Failure Modes Exposed
- 3D anomaly points are extremely sparse relative to a full scan, so point-level AP can be low even when the scene looks easy to a human.
- Small or distant anomaly objects may contain only a few points and can be swallowed by ground, curb, or vehicle classes.
- Large unusual objects in familiar contexts can be confidently predicted as known classes such as pedestrian or other-vehicle.
- Ground-plane removal and clustering heuristics can miss low-profile or sparse hazards before the anomaly model sees them.
- A model can have good SemanticKITTI inlier performance but still be overconfident on unknown objects.
- Single-scan baselines underuse the temporal and camera data that STU makes available.
- Point labels do not by themselves prove that the resulting obstacle hypothesis is stable enough for tracking or planning.
AV, Indoor, Outdoor, And Airside Relevance
| Environment | Fit | Notes |
|---|---|---|
| Public-road AV | Strong | Directly targets road debris and unexpected road objects in 3D. |
| Outdoor campus / industrial autonomy | Moderate | Useful for dropped objects and temporary hazards, but taxonomy and surfaces differ. |
| Indoor robots | Weak to moderate | The anomaly task transfers conceptually, but the sensor range, clutter, and object scale are different. |
| Airport apron / taxiway | Moderate proxy | The task resembles FOD, chocks, loose straps, and dropped tools, but airport surfaces and object types require target data. |
| Runtime assurance | Strong research proxy | Anomaly scores can feed monitors when calibrated with false-positive and persistence rules. |
For airside autonomy, STU is a better proxy than RGB-only anomaly benchmarks because LiDAR points can be converted into a ground-plane hazard.
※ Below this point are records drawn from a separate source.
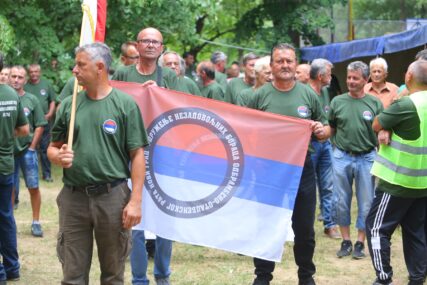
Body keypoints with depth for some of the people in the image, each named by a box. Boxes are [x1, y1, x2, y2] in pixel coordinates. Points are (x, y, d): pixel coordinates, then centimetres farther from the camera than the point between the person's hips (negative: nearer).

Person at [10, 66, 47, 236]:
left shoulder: (32, 100, -1)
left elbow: (40, 126, 2)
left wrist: (32, 147, -3)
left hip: (27, 150, 0)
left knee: (33, 187, 1)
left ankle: (36, 222, 10)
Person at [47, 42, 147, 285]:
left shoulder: (125, 104, -2)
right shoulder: (69, 105, 8)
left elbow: (137, 155, -4)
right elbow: (53, 147, 16)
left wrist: (135, 200, -10)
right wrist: (58, 156, -8)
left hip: (112, 196, -3)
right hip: (73, 198, 3)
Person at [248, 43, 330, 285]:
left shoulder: (308, 95, 3)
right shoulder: (260, 95, 0)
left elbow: (326, 130, 10)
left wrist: (322, 131, -12)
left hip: (302, 168, 1)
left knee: (304, 228, 9)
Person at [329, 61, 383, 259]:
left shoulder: (375, 103, -1)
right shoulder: (337, 102, 3)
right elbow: (330, 129, 12)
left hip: (367, 157, -1)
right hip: (342, 157, 1)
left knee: (366, 202, 4)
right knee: (341, 201, 6)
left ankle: (360, 243, 16)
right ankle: (346, 241, 19)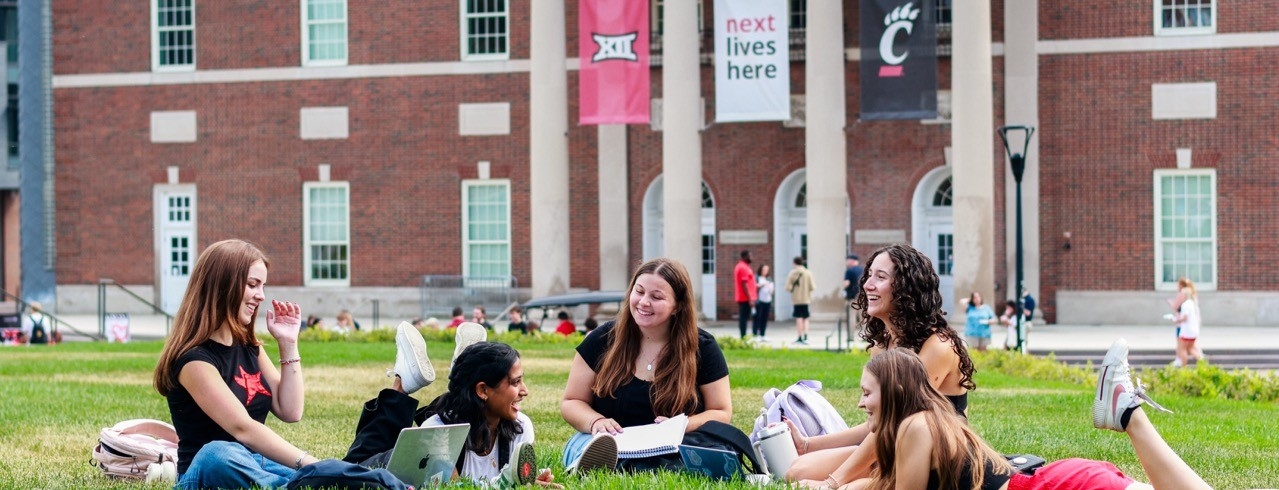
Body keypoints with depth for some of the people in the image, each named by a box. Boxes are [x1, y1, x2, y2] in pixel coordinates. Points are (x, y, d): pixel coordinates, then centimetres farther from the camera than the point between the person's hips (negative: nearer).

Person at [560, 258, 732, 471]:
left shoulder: (702, 348, 3)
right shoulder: (602, 340, 4)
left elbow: (722, 413, 5)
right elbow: (571, 402, 9)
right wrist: (596, 422, -15)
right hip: (607, 443, 1)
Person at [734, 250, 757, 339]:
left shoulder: (739, 267, 17)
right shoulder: (744, 268, -14)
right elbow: (744, 284, -20)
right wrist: (750, 299, -21)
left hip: (741, 298, 10)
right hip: (746, 298, -10)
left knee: (743, 318, 10)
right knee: (744, 318, -9)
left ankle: (743, 337, 12)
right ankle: (743, 337, -11)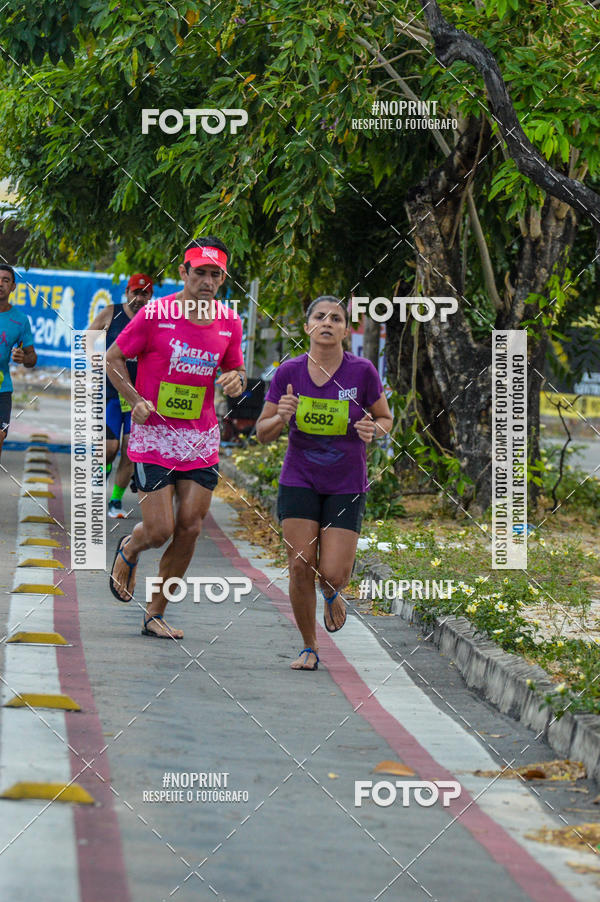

It is still not an airside acceptance dataset: it lacks aircraft, GSE, pavement markings, jet bridges, apron lighting, FOD taxonomies, and airport operating procedures.
Validation And Data-Engine Use
- Use STU to benchmark whether the LiDAR stack has any credible unknown-object signal before collecting airport data.
- Report both threshold-free and operating-point metrics; set the threshold before the target-domain test run.
- Convert anomaly points into object hypotheses and score track persistence, ground contact, and planner handoff.
- Slice by range, number of anomaly points, object size, surface type, and whether the object lies in the intended path.
- Preserve removed/ignored points so a denoising or ground-removal stage does not silently erase the anomaly.
- Mine false positives on curbs, signs, vegetation, shadows projected into LiDAR-camera fusion, and normal road hardware.
- For airside transfer, recreate the protocol with chocks, cones, tie-down straps, bolts, tools, luggage fragments, plastic wrap, and low dollies.